* [Task statement]: In the records below, how many lines hold the string "boots"? Give only the number.

* [Data extract]:
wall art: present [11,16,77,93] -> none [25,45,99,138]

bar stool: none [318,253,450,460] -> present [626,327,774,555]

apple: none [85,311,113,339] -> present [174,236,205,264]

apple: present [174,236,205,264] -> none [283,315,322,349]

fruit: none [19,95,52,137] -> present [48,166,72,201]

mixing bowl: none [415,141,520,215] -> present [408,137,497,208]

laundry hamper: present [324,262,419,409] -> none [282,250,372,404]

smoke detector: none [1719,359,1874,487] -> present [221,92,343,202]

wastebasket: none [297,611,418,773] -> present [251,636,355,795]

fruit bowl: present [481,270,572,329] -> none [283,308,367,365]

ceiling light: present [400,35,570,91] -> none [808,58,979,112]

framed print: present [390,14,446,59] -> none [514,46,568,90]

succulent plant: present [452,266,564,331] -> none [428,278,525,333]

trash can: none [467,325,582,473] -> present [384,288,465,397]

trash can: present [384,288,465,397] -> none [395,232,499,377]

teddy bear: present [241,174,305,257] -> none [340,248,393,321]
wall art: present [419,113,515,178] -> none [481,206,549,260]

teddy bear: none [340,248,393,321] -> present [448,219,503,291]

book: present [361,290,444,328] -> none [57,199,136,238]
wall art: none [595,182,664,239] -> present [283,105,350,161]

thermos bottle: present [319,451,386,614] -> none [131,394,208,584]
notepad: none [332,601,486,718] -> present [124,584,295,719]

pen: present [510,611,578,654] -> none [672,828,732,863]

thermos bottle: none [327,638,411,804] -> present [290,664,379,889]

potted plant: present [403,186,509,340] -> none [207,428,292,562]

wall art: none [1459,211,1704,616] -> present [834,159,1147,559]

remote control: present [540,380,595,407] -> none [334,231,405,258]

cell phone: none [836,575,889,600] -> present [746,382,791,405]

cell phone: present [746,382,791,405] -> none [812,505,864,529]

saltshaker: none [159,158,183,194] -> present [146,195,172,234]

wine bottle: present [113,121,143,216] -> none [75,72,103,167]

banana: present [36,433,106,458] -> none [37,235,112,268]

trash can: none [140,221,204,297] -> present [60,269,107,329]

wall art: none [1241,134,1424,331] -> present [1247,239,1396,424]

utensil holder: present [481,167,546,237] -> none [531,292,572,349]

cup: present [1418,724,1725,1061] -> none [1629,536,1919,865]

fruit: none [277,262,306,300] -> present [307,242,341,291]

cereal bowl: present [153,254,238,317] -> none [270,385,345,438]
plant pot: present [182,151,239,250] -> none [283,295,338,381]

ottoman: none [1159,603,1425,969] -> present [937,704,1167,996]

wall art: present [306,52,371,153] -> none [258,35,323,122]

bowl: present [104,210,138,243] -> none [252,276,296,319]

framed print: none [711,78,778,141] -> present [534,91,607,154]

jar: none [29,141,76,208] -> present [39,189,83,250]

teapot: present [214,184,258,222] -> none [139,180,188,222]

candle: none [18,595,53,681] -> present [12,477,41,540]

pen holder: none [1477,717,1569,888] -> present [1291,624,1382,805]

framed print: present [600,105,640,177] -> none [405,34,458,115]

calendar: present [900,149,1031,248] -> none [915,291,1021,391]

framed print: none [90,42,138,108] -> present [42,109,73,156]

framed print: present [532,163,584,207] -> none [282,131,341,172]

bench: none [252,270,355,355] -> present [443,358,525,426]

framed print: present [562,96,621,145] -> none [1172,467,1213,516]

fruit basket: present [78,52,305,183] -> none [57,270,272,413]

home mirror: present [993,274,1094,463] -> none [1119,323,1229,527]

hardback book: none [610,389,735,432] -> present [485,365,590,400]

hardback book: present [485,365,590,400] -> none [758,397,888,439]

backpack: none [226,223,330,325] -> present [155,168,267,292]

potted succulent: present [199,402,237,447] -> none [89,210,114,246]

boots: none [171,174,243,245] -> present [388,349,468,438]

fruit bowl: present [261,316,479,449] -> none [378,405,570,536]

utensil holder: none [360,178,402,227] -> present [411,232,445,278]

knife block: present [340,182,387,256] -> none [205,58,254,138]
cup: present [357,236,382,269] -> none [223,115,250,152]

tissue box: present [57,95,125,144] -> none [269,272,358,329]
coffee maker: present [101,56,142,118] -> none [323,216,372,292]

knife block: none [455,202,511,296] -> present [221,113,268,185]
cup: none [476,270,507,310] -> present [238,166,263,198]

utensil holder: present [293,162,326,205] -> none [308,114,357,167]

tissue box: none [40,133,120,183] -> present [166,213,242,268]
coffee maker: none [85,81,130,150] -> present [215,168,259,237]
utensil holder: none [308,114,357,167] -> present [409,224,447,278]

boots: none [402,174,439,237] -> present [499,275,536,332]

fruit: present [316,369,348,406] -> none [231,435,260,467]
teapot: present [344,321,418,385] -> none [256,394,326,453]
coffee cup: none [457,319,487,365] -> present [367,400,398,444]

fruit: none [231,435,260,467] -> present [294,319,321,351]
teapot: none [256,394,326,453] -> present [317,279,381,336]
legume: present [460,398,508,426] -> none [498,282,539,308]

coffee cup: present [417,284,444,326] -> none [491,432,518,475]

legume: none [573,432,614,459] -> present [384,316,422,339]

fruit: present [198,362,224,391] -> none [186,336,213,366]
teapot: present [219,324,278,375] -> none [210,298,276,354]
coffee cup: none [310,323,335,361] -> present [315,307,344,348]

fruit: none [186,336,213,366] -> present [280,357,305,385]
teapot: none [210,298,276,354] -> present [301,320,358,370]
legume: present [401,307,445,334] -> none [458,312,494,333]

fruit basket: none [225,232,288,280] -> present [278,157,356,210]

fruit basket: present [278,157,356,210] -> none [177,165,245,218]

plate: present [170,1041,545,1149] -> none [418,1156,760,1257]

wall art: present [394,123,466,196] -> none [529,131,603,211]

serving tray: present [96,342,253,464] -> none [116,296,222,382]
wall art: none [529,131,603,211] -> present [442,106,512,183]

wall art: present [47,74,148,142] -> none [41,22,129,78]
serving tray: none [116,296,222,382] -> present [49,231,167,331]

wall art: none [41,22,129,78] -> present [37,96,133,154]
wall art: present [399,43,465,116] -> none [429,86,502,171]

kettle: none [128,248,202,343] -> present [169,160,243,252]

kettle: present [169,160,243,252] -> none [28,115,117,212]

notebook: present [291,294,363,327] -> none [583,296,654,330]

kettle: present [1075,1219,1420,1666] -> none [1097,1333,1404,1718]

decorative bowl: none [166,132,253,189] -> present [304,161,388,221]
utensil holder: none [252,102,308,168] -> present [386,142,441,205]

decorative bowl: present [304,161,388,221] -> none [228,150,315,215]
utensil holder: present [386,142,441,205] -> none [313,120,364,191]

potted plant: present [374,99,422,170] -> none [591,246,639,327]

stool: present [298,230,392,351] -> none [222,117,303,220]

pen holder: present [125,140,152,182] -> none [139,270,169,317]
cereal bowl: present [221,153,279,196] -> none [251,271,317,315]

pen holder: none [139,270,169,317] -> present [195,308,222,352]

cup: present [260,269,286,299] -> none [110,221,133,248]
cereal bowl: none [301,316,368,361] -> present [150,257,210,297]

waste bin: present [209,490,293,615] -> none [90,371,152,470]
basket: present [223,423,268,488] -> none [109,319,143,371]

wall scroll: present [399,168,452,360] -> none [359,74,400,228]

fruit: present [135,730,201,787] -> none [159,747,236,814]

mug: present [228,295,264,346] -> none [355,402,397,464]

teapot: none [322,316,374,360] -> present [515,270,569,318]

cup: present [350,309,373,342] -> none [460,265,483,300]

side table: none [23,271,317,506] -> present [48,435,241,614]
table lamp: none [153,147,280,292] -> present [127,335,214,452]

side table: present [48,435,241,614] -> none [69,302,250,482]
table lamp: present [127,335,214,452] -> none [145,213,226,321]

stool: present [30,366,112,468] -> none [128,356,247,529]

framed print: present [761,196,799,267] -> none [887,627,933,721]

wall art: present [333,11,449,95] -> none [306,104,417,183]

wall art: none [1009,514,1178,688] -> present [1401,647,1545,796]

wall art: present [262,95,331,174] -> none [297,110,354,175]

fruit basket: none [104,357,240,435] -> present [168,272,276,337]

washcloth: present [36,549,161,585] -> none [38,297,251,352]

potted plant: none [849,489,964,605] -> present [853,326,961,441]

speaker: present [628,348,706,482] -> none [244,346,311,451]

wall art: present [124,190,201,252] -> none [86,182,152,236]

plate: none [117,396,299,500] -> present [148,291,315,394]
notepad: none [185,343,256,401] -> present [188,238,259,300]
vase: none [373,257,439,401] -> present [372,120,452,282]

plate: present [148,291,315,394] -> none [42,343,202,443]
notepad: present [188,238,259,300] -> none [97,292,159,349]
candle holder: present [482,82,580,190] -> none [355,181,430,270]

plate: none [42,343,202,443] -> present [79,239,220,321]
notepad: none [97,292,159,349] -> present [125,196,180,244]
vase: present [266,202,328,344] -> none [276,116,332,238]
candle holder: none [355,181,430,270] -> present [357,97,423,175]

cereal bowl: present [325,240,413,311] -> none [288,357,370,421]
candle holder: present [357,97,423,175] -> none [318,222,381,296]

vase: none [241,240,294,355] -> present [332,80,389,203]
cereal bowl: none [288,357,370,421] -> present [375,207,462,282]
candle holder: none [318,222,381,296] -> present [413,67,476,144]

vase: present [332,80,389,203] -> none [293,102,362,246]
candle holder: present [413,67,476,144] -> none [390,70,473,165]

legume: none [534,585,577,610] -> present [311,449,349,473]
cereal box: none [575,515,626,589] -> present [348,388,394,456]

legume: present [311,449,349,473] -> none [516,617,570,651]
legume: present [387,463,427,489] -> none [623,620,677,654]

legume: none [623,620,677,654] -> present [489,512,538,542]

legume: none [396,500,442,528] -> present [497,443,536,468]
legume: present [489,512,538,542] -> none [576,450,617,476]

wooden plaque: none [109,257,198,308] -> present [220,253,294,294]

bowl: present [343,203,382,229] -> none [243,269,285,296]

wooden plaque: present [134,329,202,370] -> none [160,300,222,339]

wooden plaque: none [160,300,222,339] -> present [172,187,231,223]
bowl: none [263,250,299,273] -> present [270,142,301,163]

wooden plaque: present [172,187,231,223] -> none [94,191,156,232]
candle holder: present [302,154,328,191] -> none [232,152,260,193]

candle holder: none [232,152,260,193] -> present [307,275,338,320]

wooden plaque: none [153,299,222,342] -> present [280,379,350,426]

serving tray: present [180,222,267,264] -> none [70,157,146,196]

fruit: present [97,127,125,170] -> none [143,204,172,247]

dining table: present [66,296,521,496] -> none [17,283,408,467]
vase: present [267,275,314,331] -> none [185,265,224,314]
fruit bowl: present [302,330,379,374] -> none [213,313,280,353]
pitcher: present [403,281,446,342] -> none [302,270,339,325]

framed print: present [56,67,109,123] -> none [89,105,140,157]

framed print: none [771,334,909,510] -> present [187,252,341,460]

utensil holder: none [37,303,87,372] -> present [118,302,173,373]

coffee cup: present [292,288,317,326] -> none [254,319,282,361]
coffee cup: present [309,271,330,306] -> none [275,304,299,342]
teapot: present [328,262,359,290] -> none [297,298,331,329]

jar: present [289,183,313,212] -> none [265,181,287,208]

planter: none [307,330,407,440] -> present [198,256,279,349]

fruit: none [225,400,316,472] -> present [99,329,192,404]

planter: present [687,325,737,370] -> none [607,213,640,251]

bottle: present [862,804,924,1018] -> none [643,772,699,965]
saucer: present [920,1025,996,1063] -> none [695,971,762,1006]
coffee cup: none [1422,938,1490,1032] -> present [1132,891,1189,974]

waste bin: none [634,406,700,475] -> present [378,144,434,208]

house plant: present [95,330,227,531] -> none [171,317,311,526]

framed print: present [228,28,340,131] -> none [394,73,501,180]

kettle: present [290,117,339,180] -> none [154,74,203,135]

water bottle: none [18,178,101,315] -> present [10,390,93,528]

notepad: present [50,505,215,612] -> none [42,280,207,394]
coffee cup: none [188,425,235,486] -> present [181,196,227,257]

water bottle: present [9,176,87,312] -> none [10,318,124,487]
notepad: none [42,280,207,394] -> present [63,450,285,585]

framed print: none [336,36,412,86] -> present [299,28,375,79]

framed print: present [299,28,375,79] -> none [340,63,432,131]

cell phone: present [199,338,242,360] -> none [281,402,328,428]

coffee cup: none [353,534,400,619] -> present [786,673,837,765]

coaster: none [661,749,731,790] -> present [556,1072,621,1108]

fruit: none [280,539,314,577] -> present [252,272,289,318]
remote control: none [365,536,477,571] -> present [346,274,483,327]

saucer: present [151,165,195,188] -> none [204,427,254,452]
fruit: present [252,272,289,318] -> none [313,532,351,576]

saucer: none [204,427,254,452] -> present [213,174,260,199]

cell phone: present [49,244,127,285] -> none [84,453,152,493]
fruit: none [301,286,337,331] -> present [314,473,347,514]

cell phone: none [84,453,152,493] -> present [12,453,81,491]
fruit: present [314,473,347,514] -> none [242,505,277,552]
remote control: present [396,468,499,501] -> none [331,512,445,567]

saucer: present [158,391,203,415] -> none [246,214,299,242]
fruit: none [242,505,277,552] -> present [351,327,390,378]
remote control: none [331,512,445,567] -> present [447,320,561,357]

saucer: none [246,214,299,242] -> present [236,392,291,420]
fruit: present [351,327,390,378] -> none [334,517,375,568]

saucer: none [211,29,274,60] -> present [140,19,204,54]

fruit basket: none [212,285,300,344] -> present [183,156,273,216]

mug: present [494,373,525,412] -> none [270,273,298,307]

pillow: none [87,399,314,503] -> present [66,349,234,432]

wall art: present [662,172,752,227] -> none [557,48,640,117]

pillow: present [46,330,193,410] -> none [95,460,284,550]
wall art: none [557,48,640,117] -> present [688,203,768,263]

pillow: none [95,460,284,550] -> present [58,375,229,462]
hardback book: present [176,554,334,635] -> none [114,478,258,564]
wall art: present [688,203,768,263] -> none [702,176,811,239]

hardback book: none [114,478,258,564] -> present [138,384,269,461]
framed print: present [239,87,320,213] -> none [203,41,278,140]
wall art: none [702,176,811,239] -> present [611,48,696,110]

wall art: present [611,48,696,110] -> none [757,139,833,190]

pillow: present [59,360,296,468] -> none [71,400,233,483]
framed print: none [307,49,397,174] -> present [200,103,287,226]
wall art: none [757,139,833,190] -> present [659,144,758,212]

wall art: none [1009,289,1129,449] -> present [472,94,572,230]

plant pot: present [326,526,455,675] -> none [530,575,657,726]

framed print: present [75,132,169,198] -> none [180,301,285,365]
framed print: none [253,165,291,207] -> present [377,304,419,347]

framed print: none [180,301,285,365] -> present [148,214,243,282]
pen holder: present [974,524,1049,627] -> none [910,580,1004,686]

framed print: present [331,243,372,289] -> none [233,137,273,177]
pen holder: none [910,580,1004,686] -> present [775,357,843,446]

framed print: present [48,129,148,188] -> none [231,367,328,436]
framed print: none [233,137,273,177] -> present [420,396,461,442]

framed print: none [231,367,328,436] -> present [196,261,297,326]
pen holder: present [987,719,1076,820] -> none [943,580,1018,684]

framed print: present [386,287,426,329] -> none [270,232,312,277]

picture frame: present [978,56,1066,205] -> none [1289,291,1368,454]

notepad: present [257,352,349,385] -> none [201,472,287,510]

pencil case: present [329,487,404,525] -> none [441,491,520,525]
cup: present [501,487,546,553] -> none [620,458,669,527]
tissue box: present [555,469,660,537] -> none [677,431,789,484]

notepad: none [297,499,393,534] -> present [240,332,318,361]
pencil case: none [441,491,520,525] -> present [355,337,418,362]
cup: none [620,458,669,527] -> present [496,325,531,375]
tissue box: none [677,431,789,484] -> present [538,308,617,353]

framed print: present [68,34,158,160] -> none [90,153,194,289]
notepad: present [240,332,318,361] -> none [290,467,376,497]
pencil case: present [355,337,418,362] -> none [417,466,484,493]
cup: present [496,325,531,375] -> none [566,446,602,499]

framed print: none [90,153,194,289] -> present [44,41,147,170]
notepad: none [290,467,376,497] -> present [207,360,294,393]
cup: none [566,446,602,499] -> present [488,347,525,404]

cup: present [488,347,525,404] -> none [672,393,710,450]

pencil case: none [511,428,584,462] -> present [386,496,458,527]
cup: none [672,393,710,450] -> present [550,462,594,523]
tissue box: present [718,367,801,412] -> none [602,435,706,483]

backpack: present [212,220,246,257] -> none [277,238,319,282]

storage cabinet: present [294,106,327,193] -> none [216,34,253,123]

* [Response box]: 2